Directions for this task:
Please filter the data below down to the lines holding the string "Cognito".

Record set:
════════════════

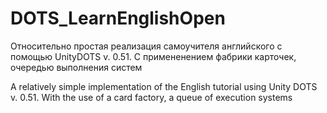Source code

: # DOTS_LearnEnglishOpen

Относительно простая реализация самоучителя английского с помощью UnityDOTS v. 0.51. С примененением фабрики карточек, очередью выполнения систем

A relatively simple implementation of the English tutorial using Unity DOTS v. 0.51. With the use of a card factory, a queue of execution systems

════════════════

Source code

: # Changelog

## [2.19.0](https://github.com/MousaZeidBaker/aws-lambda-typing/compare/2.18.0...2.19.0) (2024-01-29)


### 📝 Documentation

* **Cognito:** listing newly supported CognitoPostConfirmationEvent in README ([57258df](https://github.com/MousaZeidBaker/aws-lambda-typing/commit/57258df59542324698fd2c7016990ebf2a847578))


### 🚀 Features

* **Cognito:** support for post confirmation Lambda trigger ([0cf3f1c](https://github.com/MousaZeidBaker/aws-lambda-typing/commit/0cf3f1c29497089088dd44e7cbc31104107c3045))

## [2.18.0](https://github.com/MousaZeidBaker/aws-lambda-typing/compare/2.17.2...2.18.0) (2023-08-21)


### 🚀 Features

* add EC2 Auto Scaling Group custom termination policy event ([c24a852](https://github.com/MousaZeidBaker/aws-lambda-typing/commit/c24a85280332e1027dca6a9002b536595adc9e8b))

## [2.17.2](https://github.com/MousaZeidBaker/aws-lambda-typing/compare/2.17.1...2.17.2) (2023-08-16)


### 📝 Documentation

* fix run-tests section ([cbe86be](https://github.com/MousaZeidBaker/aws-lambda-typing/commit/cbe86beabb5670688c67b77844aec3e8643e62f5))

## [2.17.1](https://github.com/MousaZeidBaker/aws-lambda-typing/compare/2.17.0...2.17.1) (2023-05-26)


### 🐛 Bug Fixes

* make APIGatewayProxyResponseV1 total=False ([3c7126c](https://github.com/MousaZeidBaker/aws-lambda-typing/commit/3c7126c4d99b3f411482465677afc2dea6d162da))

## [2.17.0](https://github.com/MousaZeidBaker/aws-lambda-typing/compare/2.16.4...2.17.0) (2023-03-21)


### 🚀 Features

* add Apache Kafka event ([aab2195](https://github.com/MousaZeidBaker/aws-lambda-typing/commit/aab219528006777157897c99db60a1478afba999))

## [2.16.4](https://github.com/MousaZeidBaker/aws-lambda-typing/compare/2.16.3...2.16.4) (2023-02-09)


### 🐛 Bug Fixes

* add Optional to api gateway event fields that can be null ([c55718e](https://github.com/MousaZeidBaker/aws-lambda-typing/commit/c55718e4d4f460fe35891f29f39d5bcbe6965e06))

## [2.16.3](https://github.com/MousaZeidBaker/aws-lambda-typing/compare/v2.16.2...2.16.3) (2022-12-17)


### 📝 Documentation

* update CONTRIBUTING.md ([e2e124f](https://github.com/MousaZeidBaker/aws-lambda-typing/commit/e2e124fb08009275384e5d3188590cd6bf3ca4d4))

════════════════

Final answer:
* **Cognito:** listing newly supported CognitoPostConfirmationEvent in README ([57258df](https://github.com/MousaZeidBaker/aws-lambda-typing/commit/57258df59542324698fd2c7016990ebf2a847578))
* **Cognito:** support for post confirmation Lambda trigger ([0cf3f1c](https://github.com/MousaZeidBaker/aws-lambda-typing/commit/0cf3f1c29497089088dd44e7cbc31104107c3045))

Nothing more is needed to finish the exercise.